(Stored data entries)

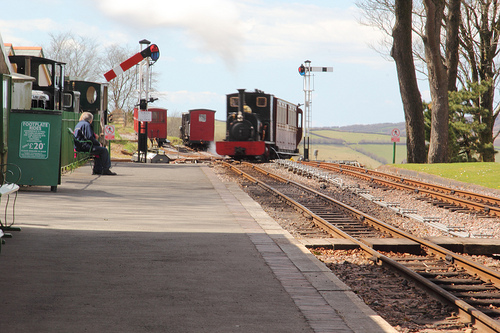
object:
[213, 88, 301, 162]
train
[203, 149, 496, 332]
tracks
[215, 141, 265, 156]
bumper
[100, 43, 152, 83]
train sign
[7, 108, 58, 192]
trash can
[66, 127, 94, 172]
bench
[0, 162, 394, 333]
platform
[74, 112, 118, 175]
man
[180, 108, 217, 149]
train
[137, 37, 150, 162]
pole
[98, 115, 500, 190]
field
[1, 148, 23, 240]
bench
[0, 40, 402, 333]
train station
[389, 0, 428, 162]
tree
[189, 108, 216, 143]
rear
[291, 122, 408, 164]
hill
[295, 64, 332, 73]
train sign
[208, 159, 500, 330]
gravel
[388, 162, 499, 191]
grass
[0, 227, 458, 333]
shadow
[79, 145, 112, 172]
pants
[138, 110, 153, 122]
sign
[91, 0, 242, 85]
smoke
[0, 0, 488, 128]
sky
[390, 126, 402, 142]
sign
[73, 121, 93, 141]
shirt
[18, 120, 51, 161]
ticket sign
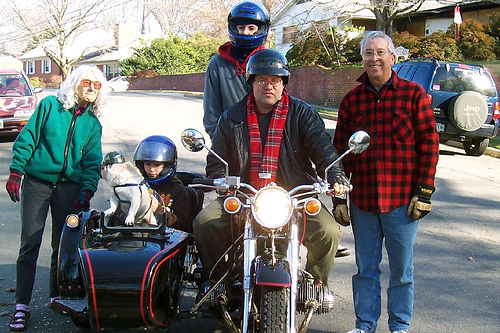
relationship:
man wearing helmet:
[193, 49, 356, 311] [242, 45, 294, 86]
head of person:
[353, 34, 400, 82] [339, 29, 421, 329]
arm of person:
[69, 119, 107, 219] [6, 59, 111, 331]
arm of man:
[183, 114, 244, 203] [193, 49, 356, 311]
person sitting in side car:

(What needs to be done):
With pictures left out, transcribe each line from the one containing "[215, 141, 265, 156]" through the end of the data, both ends included.

(Exercise result):
[215, 141, 265, 156]
bumper
[100, 43, 152, 83]
train sign
[7, 108, 58, 192]
trash can
[66, 127, 94, 172]
bench
[0, 162, 394, 333]
platform
[74, 112, 118, 175]
man
[180, 108, 217, 149]
train
[137, 37, 150, 162]
pole
[98, 115, 500, 190]
field
[1, 148, 23, 240]
bench
[0, 40, 402, 333]
train station
[389, 0, 428, 162]
tree
[189, 108, 216, 143]
rear
[291, 122, 408, 164]
hill
[295, 64, 332, 73]
train sign
[208, 159, 500, 330]
gravel
[388, 162, 499, 191]
grass
[0, 227, 458, 333]
shadow
[79, 145, 112, 172]
pants
[138, 110, 153, 122]
sign
[91, 0, 242, 85]
smoke
[0, 0, 488, 128]
sky
[390, 126, 402, 142]
sign
[73, 121, 93, 141]
shirt
[18, 120, 51, 161]
ticket sign
relationship:
man wearing helmet:
[193, 49, 356, 311] [242, 45, 294, 86]
head of person:
[353, 34, 400, 82] [339, 29, 421, 329]
arm of person:
[69, 119, 107, 219] [6, 59, 111, 331]
arm of man:
[183, 114, 244, 203] [193, 49, 356, 311]
person sitting in side car:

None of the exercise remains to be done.